Reading up I've found that data that is collinear is often better to be regularized. However when I implemented this in the below code least squares is performing just a well as ridge regression (the best lambda parameter is in the range e-10, almost non-existent!). MATLAB tells me that X is rank deficient (rank=2) when using the built in function for least squares, however it still performs well?

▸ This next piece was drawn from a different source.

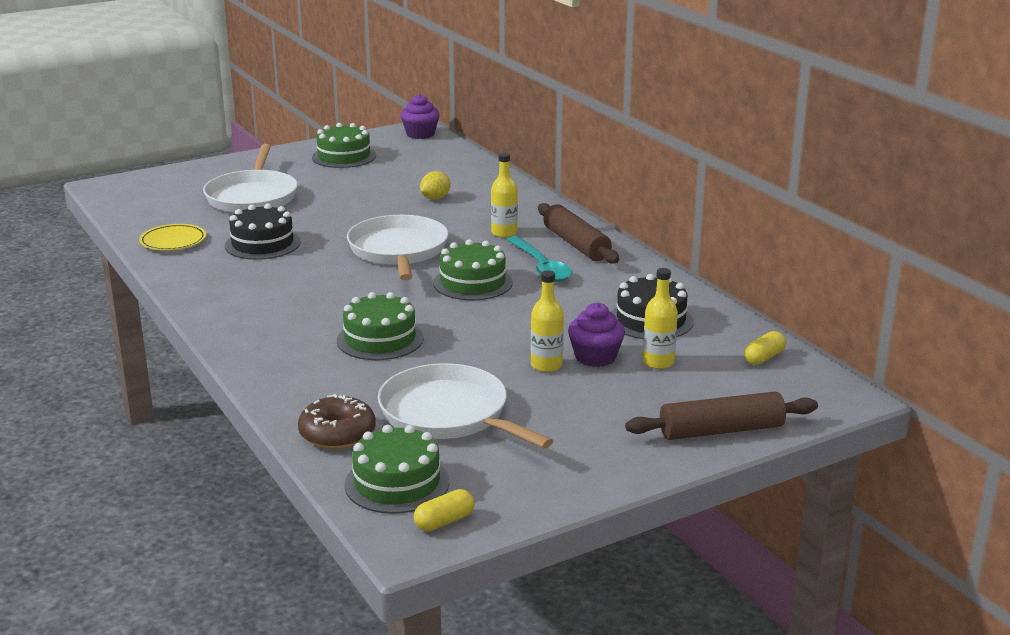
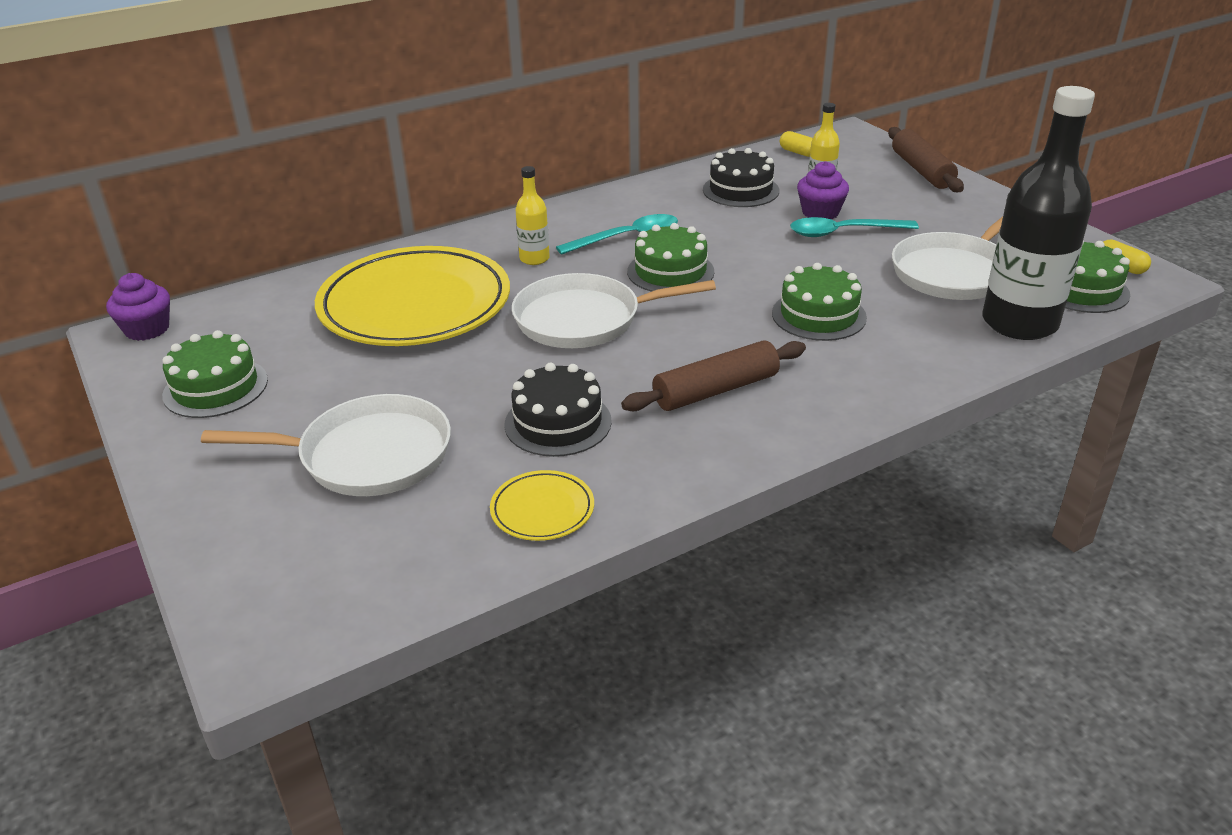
camera: 90 degrees left, 10 degrees up
brown donut [298,394,376,449] -> black bottle [982,86,1095,340]
yellow lemon [420,171,451,200] -> yellow plate [315,246,510,346]
yellow bottle [531,271,564,372] -> turquoise spoon [790,217,919,237]
brown rolling pin [538,203,619,263] -> brown rolling pin moved to [621,340,806,411]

I was wondering if anyone knew why this was performing this way, is my data perhaps not collinear enough to show a real performance difference, or have I misunderstood something?
% Generate data;
clear;
Nt = 100;
X(:,1) = randn(Nt,1);
X(:,2) = 2*X(:,1) + 6;
X(:,3) = 12*X(:,2) + 16;
p=[0.74,3,4.5];
y = X*p' + randn(Nt,1);
% Least Squares;
pLS = X\y;
%pLS = pinv(X'*X)*(X'*y);
nmseN = sum((X*pLS-y).^2)/length(y)/var(y);
% Tikhonov;
lspace = logspace(-10,-1,1000);
bestNMSE = inf;
bestLambda = -1;
I=eye(size(X, 2));
for lambda=1:length(lspace)
prLS = pinv(X'*X + lspace(lambda)*(I'*I))*(X'*y);
nmse = sum((X*prLS-y).^2)/length(y)/var(y);
if nmse<bestNMSE
bestNMSE=nmse;
bestLambda=lspace(lambda);
end
end
prLS = pinv(X'*X + bestLambda*(I'*I))*(X'*y);
nmseR = sum((X*prLS-y).^2)/length(y)/var(y);